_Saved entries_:
-------

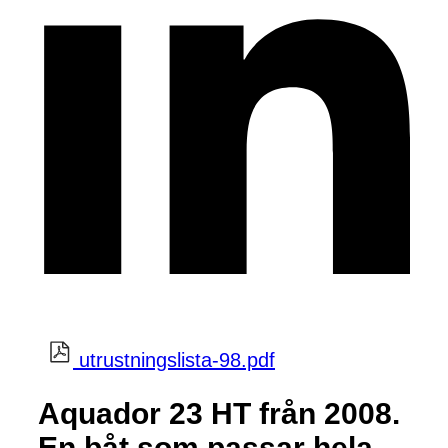
utrustningslista-98.pdf
Aquador 23 HT från 2008.
En båt som passar hela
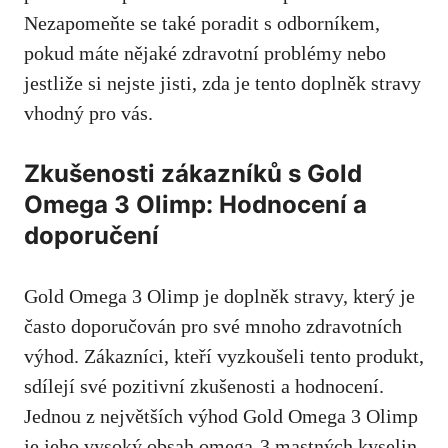
Nezapomeňte se také poradit s odborníkem,
pokud máte nějaké zdravotní problémy nebo
jestliže si nejste jisti, zda je tento doplněk stravy
vhodný pro vás.
Zkušenosti zákazníků s Gold
Omega 3 Olimp: Hodnocení a
doporučení
Gold Omega 3 Olimp je doplněk stravy, který je
často doporučován pro své mnoho zdravotních
výhod. Zákazníci, kteří vyzkoušeli tento produkt,
sdílejí své pozitivní zkušenosti a hodnocení.
Jednou z největších výhod Gold Omega 3 Olimp
je jeho vysoký obsah omega-3 mastných kyselin.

-------

_WHAT IS EXPECTED_: Each line above is to be repeated exactly as written; no picture is carried over.

_TASK OUTPUT_:
utrustningslista-98.pdf
Aquador 23 HT från 2008.
En båt som passar hela
Nezapomeňte se také poradit s odborníkem,
pokud máte nějaké zdravotní problémy nebo
jestliže si nejste jisti, zda je tento doplněk stravy
vhodný pro vás.
Zkušenosti zákazníků s Gold
Omega 3 Olimp: Hodnocení a
doporučení
Gold Omega 3 Olimp je doplněk stravy, který je
často doporučován pro své mnoho zdravotních
výhod. Zákazníci, kteří vyzkoušeli tento produkt,
sdílejí své pozitivní zkušenosti a hodnocení.
Jednou z největších výhod Gold Omega 3 Olimp
je jeho vysoký obsah omega-3 mastných kyselin.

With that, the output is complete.